Top of PROVIDED DATA

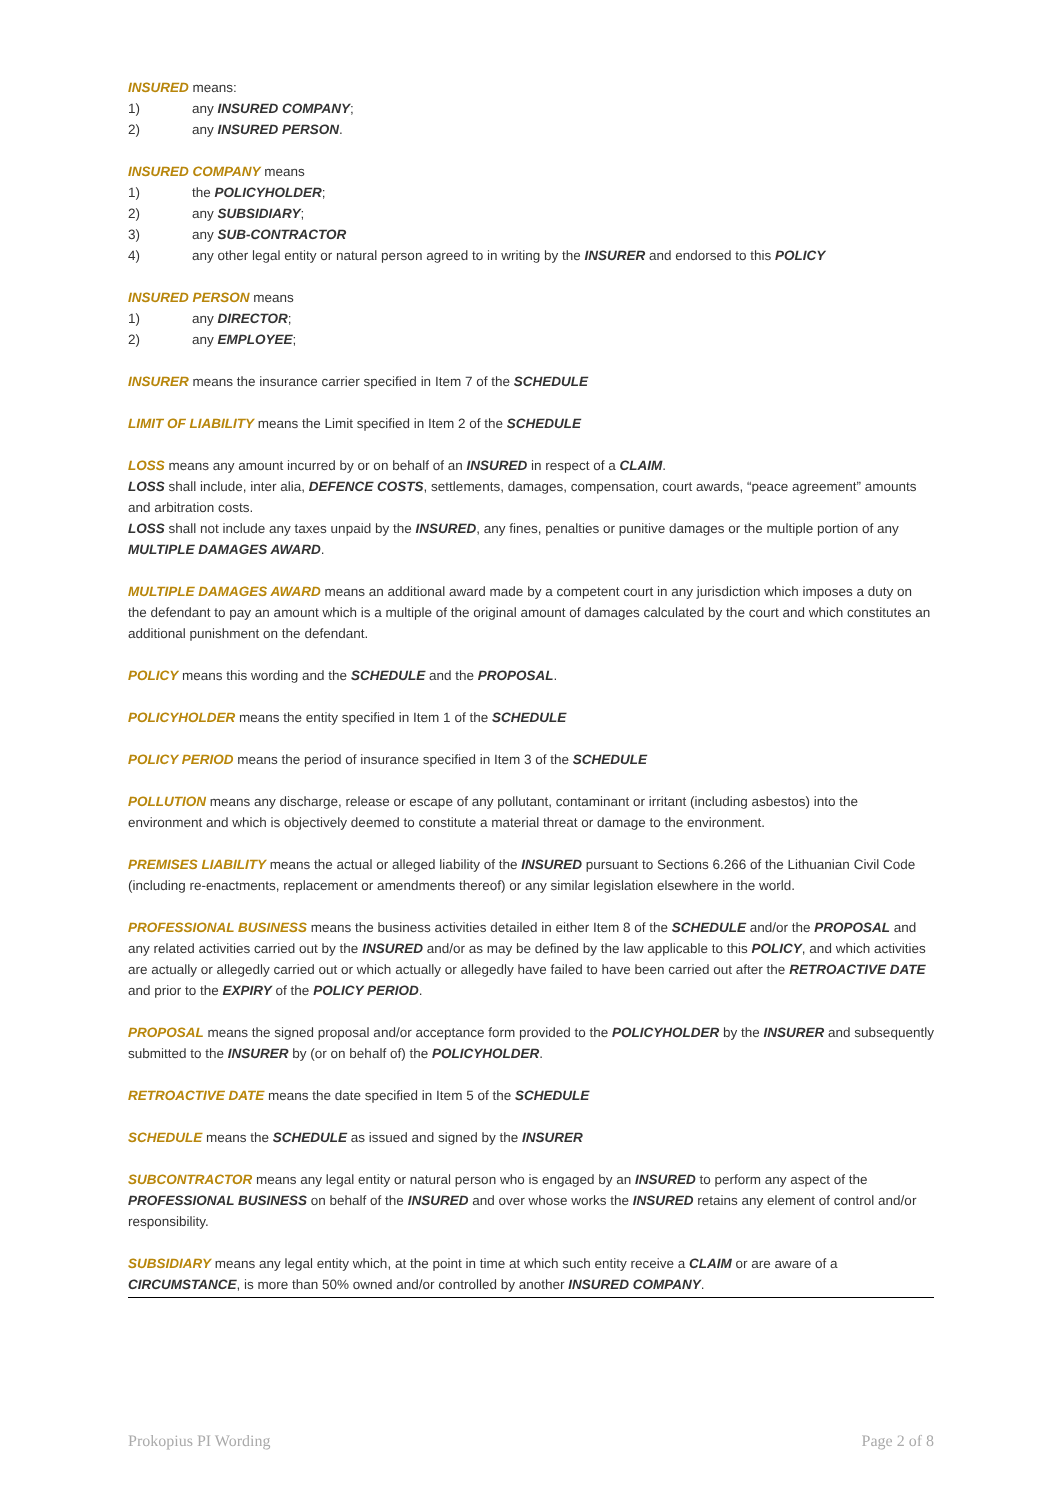INSURED means:
1) any INSURED COMPANY;
2) any INSURED PERSON.
INSURED COMPANY means
1) the POLICYHOLDER;
2) any SUBSIDIARY;
3) any SUB-CONTRACTOR
4) any other legal entity or natural person agreed to in writing by the INSURER and endorsed to this POLICY
INSURED PERSON means
1) any DIRECTOR;
2) any EMPLOYEE;
INSURER means the insurance carrier specified in Item 7 of the SCHEDULE
LIMIT OF LIABILITY means the Limit specified in Item 2 of the SCHEDULE
LOSS means any amount incurred by or on behalf of an INSURED in respect of a CLAIM.
LOSS shall include, inter alia, DEFENCE COSTS, settlements, damages, compensation, court awards, “peace agreement” amounts and arbitration costs.
LOSS shall not include any taxes unpaid by the INSURED, any fines, penalties or punitive damages or the multiple portion of any MULTIPLE DAMAGES AWARD.
MULTIPLE DAMAGES AWARD means an additional award made by a competent court in any jurisdiction which imposes a duty on the defendant to pay an amount which is a multiple of the original amount of damages calculated by the court and which constitutes an additional punishment on the defendant.
POLICY means this wording and the SCHEDULE and the PROPOSAL.
POLICYHOLDER means the entity specified in Item 1 of the SCHEDULE
POLICY PERIOD means the period of insurance specified in Item 3 of the SCHEDULE
POLLUTION means any discharge, release or escape of any pollutant, contaminant or irritant (including asbestos) into the environment and which is objectively deemed to constitute a material threat or damage to the environment.
PREMISES LIABILITY means the actual or alleged liability of the INSURED pursuant to Sections 6.266 of the Lithuanian Civil Code (including re-enactments, replacement or amendments thereof) or any similar legislation elsewhere in the world.
PROFESSIONAL BUSINESS means the business activities detailed in either Item 8 of the SCHEDULE and/or the PROPOSAL and any related activities carried out by the INSURED and/or as may be defined by the law applicable to this POLICY, and which activities are actually or allegedly carried out or which actually or allegedly have failed to have been carried out after the RETROACTIVE DATE and prior to the EXPIRY of the POLICY PERIOD.
PROPOSAL means the signed proposal and/or acceptance form provided to the POLICYHOLDER by the INSURER and subsequently submitted to the INSURER by (or on behalf of) the POLICYHOLDER.
RETROACTIVE DATE means the date specified in Item 5 of the SCHEDULE
SCHEDULE means the SCHEDULE as issued and signed by the INSURER
SUBCONTRACTOR means any legal entity or natural person who is engaged by an INSURED to perform any aspect of the PROFESSIONAL BUSINESS on behalf of the INSURED and over whose works the INSURED retains any element of control and/or responsibility.
SUBSIDIARY means any legal entity which, at the point in time at which such entity receive a CLAIM or are aware of a CIRCUMSTANCE, is more than 50% owned and/or controlled by another INSURED COMPANY.
Prokopius PI Wording Page 2 of 8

Bottom of PROVIDED DATA

## EXERCISE OBJECTIVE
Filter on the word "SUBSIDIARY": copy each matching line from the entries above.

## RESULT OF THIS TASK
2) any SUBSIDIARY;
SUBSIDIARY means any legal entity which, at the point in time at which such entity receive a CLAIM or are aware of a CIRCUMSTANCE, is more than 50% owned and/or controlled by another INSURED COMPANY.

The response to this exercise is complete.